One country we’re certain you will NOT hear mentioned is Norway. Yet in fact the home of the elk and pretty fjords genuinely does contain a true AV force to be reckoned with: Projectiondesign.
As their rather inelegant name suggests, Projectiondesign’s key business is projectors. And sitting at the top of its current home cinema projection range is the Action! Model Three 1080: a Full HD DLP model yours for the cool sum of £10k. Or nearer £15k according to some sites we’ve seen it on. Crikey.
This sort of price would usually get you at least somewhere in the vicinity of a three-chip DLP projector, which uses separate DLP devices for the red, green and blue parts of the image in order to dispense with the colour wheel systems – and their attendant video noise and running noise issues – required by single-chip DLP projectors.
But the Action Model Three is definitely only a single-chip model, so we’re going to have to look elsewhere in our bid to understand where its hefty price comes from.
Some clue as to its ‘high-endness’ can be seen in its design. For starters, it’s absolutely huge; a fat, not especially attractive hulk of a thing that couldn’t be further removed from the remarkable smallness and elegance of the only other Projectiondesign model we’ve tested, the much cheaper Action! M20.
It’s also very heavy by home projection standards, hinting at some high quality innards and plenty of electronic screening in the chassis itself.
By far the biggest indicator that the Action! Model Three is anything but ‘standard issue’ home cinema kit, though, is the fact that despite the relative enormity of its bodywork, it still can’t fit all of its video processing in.
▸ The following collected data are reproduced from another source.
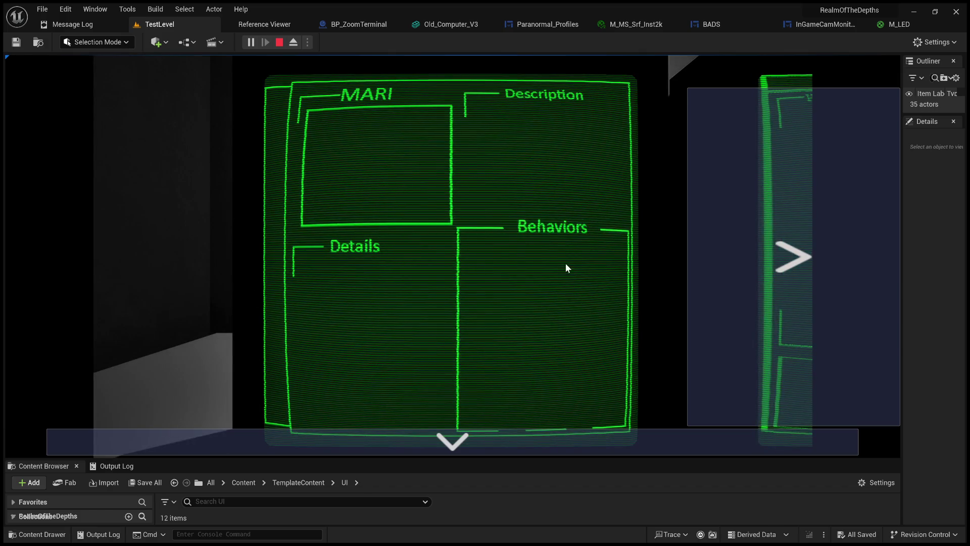
{"action": "left_click", "coordinate": [768, 221]}
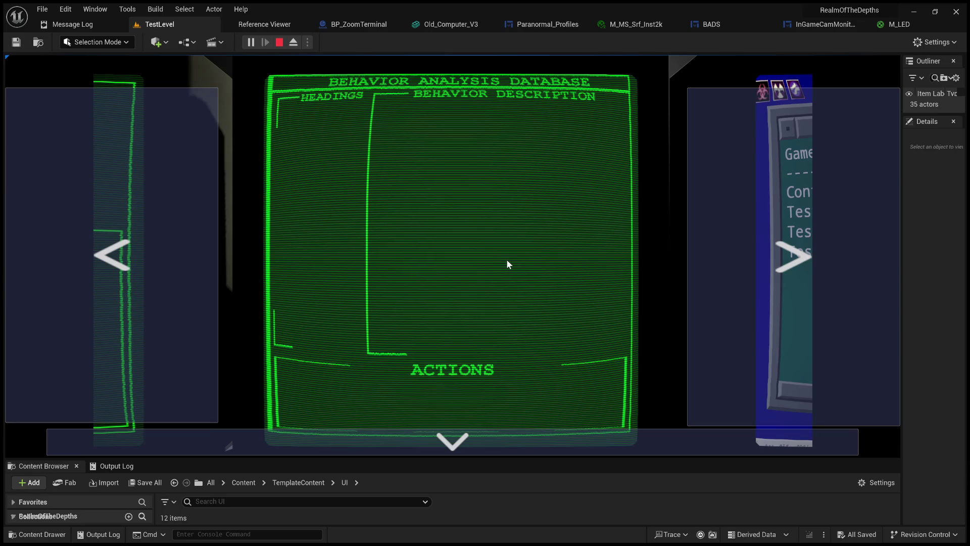
{"action": "right_click", "coordinate": [506, 259]}
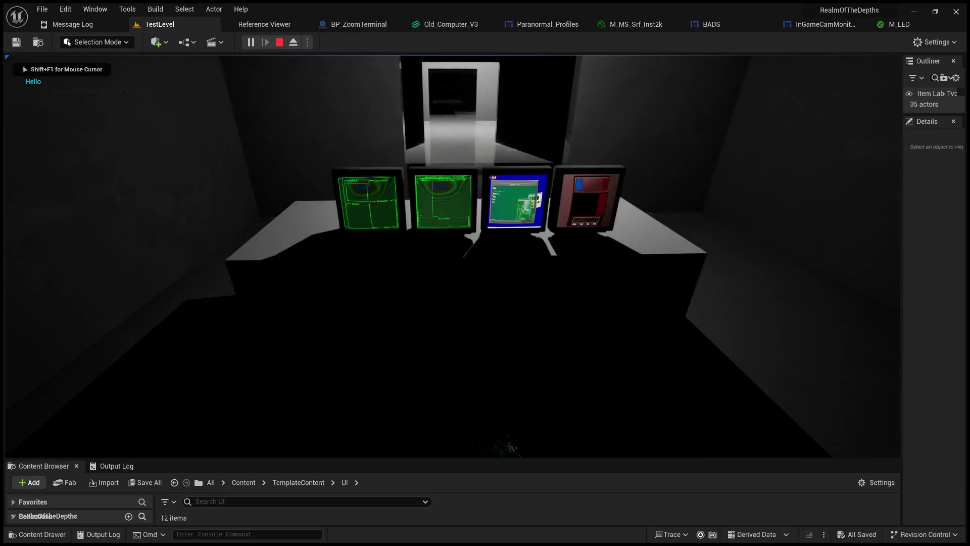
{"action": "key", "text": "Escape"}
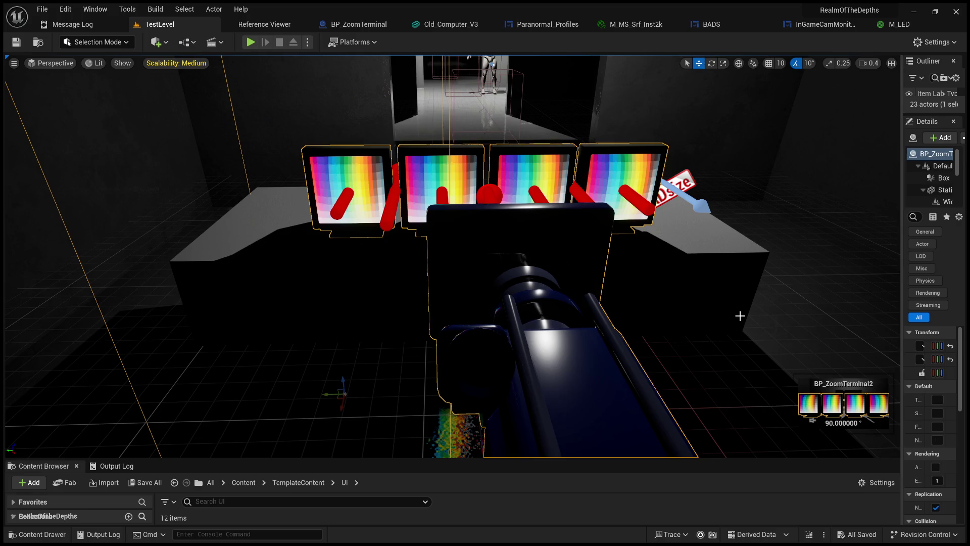
{"action": "left_click", "coordinate": [251, 42]}
{"action": "left_click", "coordinate": [341, 161]}
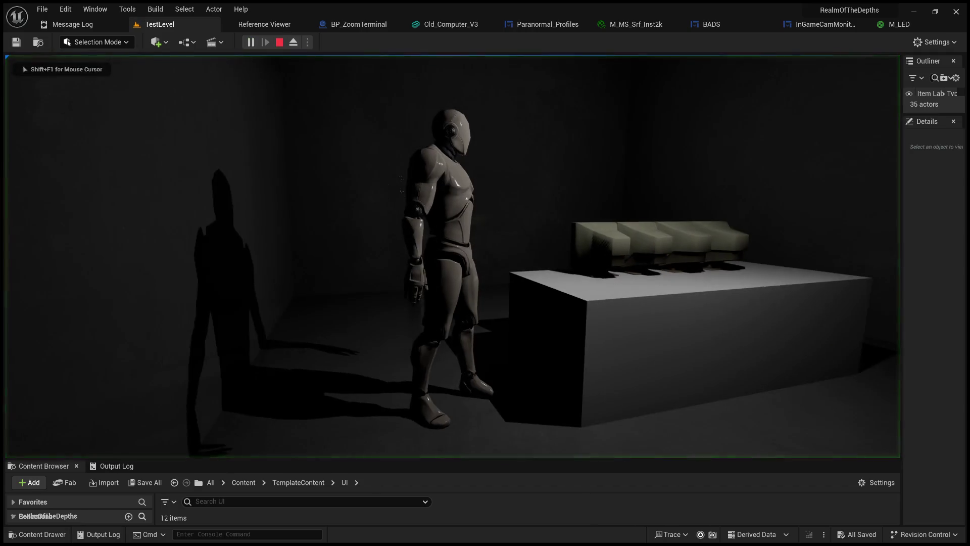
{"action": "left_click", "coordinate": [280, 42]}
{"action": "left_click", "coordinate": [250, 42]}
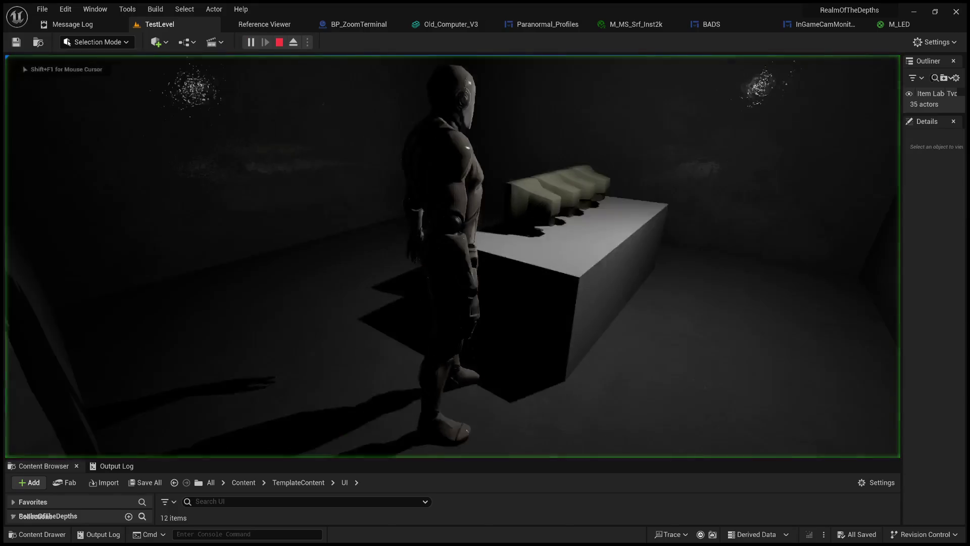
{"action": "left_click", "coordinate": [303, 202]}
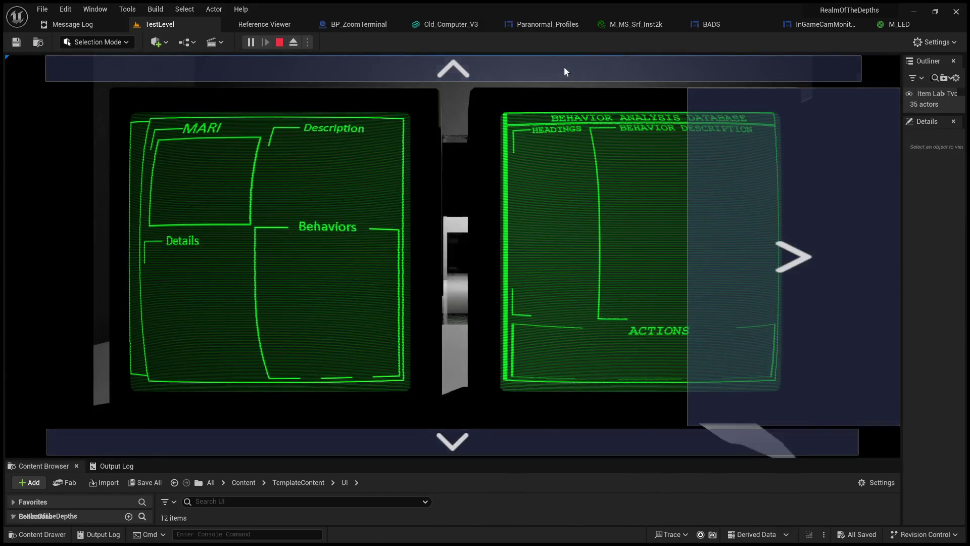
{"action": "left_click", "coordinate": [564, 68]}
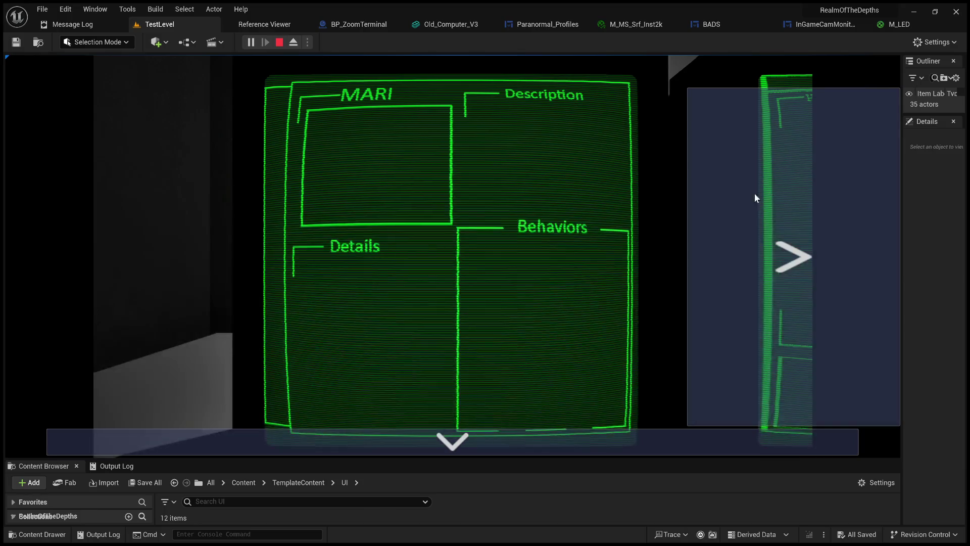
{"action": "left_click", "coordinate": [696, 196]}
{"action": "key", "text": "Escape"}
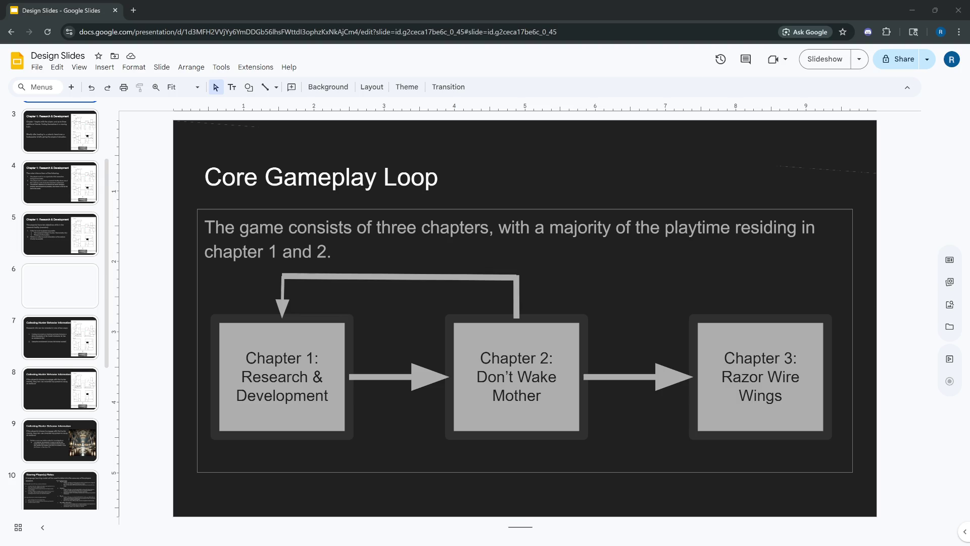
Step through the slides from Chapter 1 to the final Chapter 2: Don't Wake Mother slide, then close the browser
{"action": "key", "text": "Down"}
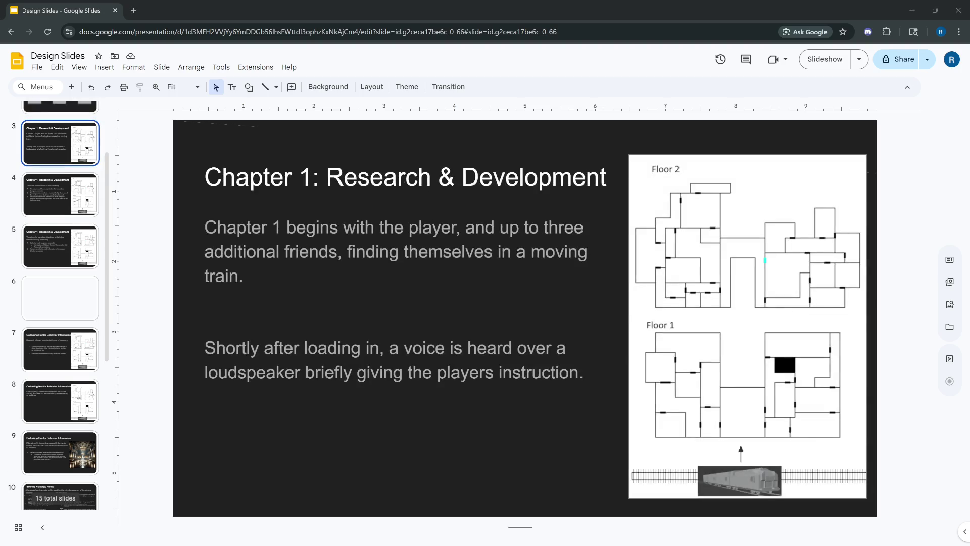
{"action": "key", "text": "Down"}
{"action": "key", "text": "Down"}
{"action": "key", "text": "Down"}
{"action": "key", "text": "Down"}
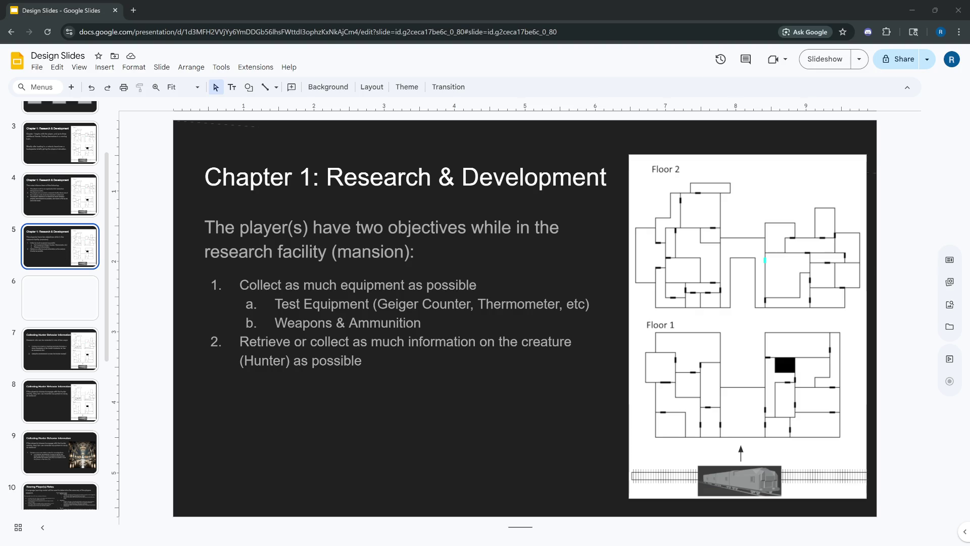
{"action": "key", "text": "Up"}
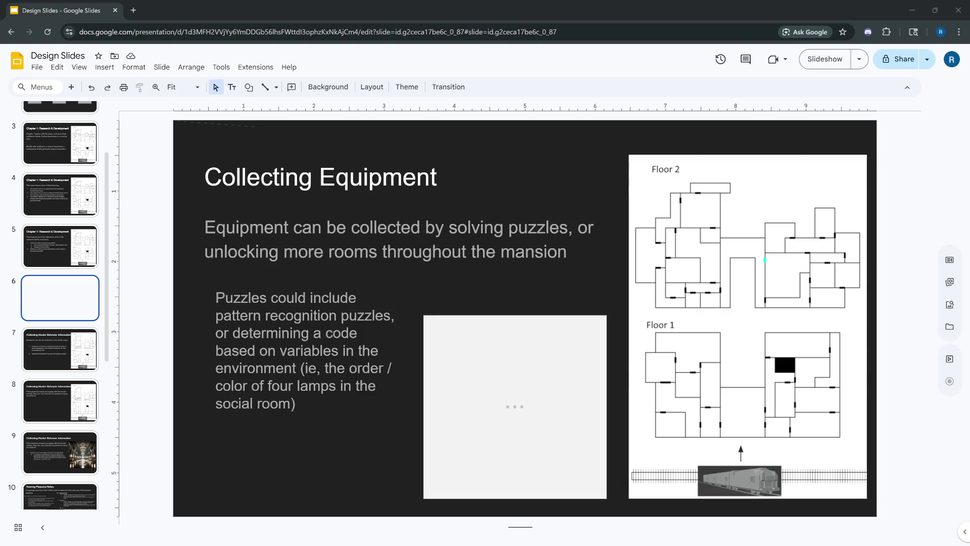
{"action": "key", "text": "Down"}
{"action": "key", "text": "Down"}
{"action": "key", "text": "Down"}
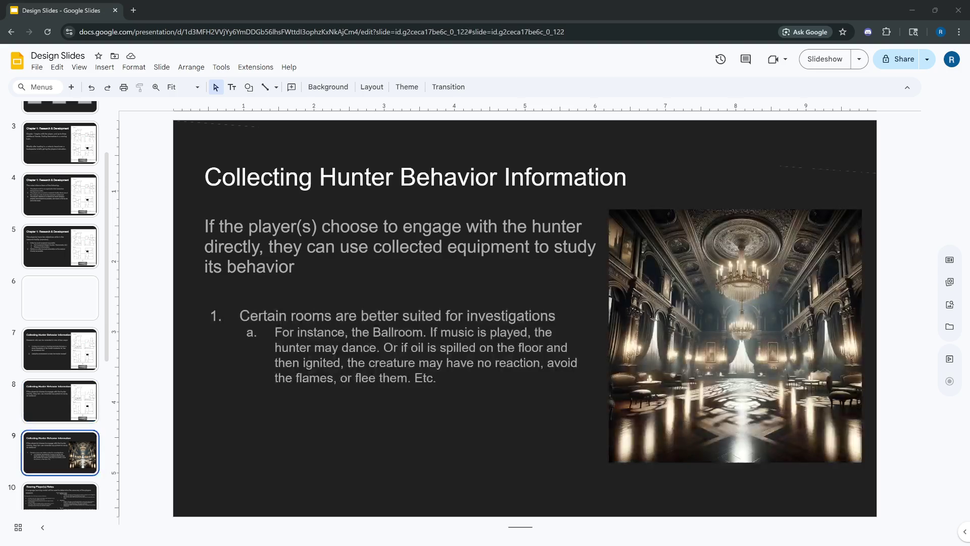
{"action": "key", "text": "Down"}
{"action": "key", "text": "Down"}
{"action": "key", "text": "Down"}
Instead it ships with a separate video processing unit with a Crystalio II logo on the front.
This rather serious looking but still attractive box of processing tricks hails from Pixel Magic, the company also responsible for the generally outstanding video processing systems in InFocus projectors. And it’s driven by both the acclaimed Gennum VXP video scaling engine, and Faroudja’s famed DCDi de-interlacing system.
The Crystalio II can take in any sort of video signal, of any resolution, and convert it to fill the full 1,920 x 1,080p resolution of the projector, before feeding it out digitally to the projector.